When vAuto researchers track used inventory at the more than 10,000 dealerships with which they work, they usually divide vehicles into 15-day categories: 0-15 days, 16-30, 31-45 and so on. The clock starts ticking "as soon as you own the car," Pollak said. "The market value of the car doesn't depend on when you get it [retail] ready."
Until about two years ago, Pollak said, used vehicles generally had a cost-to-market figure of about 82-83 percent in the first 15 days.
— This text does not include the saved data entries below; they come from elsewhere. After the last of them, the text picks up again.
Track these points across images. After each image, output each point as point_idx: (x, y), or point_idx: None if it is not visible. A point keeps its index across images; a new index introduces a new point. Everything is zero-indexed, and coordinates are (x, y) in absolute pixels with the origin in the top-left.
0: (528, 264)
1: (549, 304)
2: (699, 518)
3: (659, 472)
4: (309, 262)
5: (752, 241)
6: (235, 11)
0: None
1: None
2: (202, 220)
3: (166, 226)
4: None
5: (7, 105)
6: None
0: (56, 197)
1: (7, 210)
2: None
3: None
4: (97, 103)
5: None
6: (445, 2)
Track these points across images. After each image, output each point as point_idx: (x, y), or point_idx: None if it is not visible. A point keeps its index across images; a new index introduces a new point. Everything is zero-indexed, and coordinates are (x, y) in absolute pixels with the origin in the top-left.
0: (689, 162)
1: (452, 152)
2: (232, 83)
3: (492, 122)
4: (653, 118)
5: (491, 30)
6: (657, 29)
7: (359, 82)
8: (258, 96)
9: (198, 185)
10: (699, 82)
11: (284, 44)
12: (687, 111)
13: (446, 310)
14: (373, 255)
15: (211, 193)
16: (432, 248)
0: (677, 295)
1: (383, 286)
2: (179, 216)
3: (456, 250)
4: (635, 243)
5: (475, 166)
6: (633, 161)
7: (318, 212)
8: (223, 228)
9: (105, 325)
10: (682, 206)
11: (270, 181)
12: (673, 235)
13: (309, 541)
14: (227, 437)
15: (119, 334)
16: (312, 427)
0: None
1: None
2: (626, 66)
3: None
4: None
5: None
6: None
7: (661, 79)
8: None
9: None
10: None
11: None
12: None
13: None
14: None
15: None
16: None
Pollak almost never saw cost-to-market numbers hit 90 percent until 60 days.
That has changed.
"Today, I rarely ever see a dealer's inventory not hit 90 percent somewhere between 30 and 45 days," he said. "After about 30 to 45 days, the car represents no margin contribution capability to the dealership."
Pollak has adjusted his view accordingly of how quickly dealerships should turn used vehicles.
"If 60 days ever once was the norm or accepted benchmark, 30 to 40 has to be the new 60. It has to be," he said.